Richard Perle, of legendary reputation during the Bush administration, takes to the pages of the Wall Street Journal to slam Barack Obama’s nuclear deal with Russia.  I think Perle misses the point on the purpose of a nuclear treaty with Moscow (I wouldn’t worry so much about Washington being “constrained”), but this is precisely where the divide lies insofar as partisan debate over Russia policy.  It appears to be a contest to see who can blame each other of being more stuck in the Cold War than the other.

But no one believes the threat we face today comes from Russia’s arsenal. It simply does not matter how many weapons Russia has.

What does matter, as we face increasing danger from nuclear powers like North Korea now, and Iran all too soon, is whether we have the right forces for our defense. This includes defensive as well as offensive weapons.
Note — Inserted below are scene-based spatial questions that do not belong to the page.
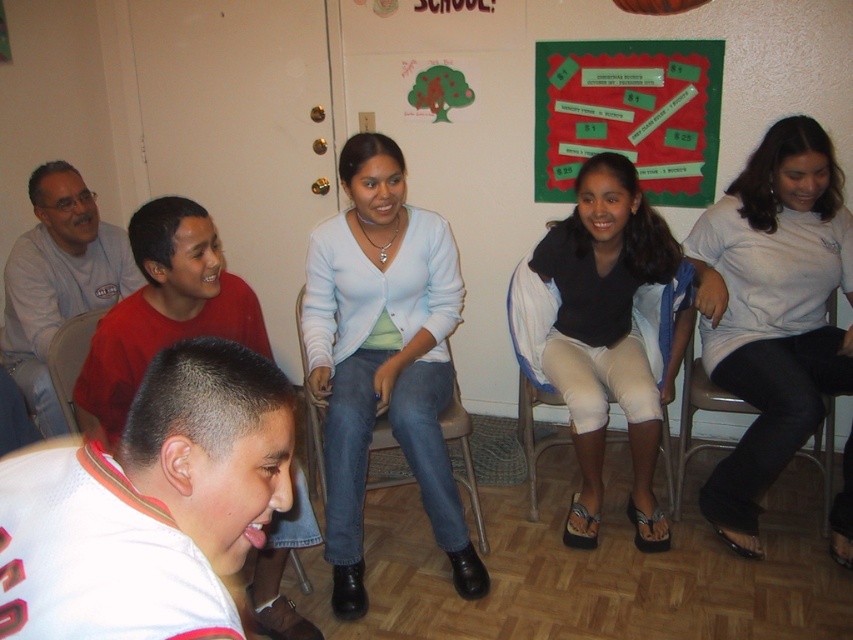
You are a photographer trying to capture a candid shot of the gray matte shirt at left and the matte plastic chair at left. Since you want to focus on the shirt, which object should you position closer to the camera?

The gray matte shirt at left is above the matte plastic chair at left, so positioning the shirt closer to the camera will ensure it remains the focus.

In the image, there is a light blue cardigan at center. Where exactly is it located in terms of coordinates?

The light blue cardigan at center is located at point (383,356).

You are a photographer setting up for a group photo. You need to ensure that the light blue cardigan at center is visible in the frame without being blocked by the metallic silver chair at center. Based on their sizes, is this possible?

The light blue cardigan at center has a lesser width compared to the metallic silver chair at center, so it is possible to position the camera angle so that the narrower light blue cardigan at center remains visible without being fully obscured by the wider metallic silver chair at center.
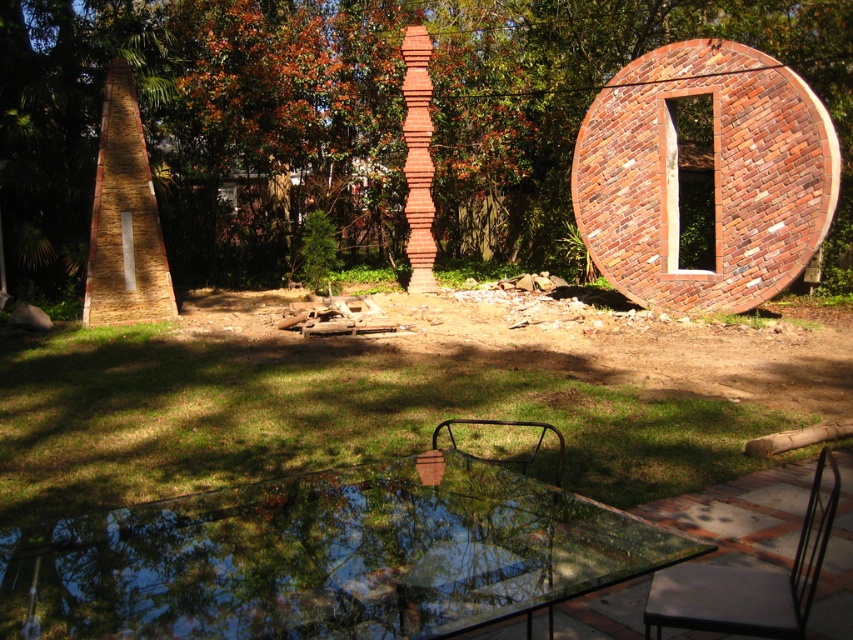
You are standing in the garden and want to take a photo of the green leafy tree at upper center. You notice a point marked at coordinates [349,120]. Is this point the correct location to stand to capture the tree in your photo?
To the degree that an otherwise unimportant Cold War relic like the new START treaty limits our freedom to optimize our defenses, it will diminish rather than increase our safety. In this regard, Vladimir Putin’s threat to abandon the treaty if he doesn’t like our defensive forces is troubling. Militarily, it wouldn’t matter if Russia withdrew from the treaty. But Mr. Putin could gain powerful leverage by threatening to do so since Mr. Obama has hyped the treaty’s importance, claiming, without a shred of evidence, that it will restrain the spread of nuclear weapons to other countries.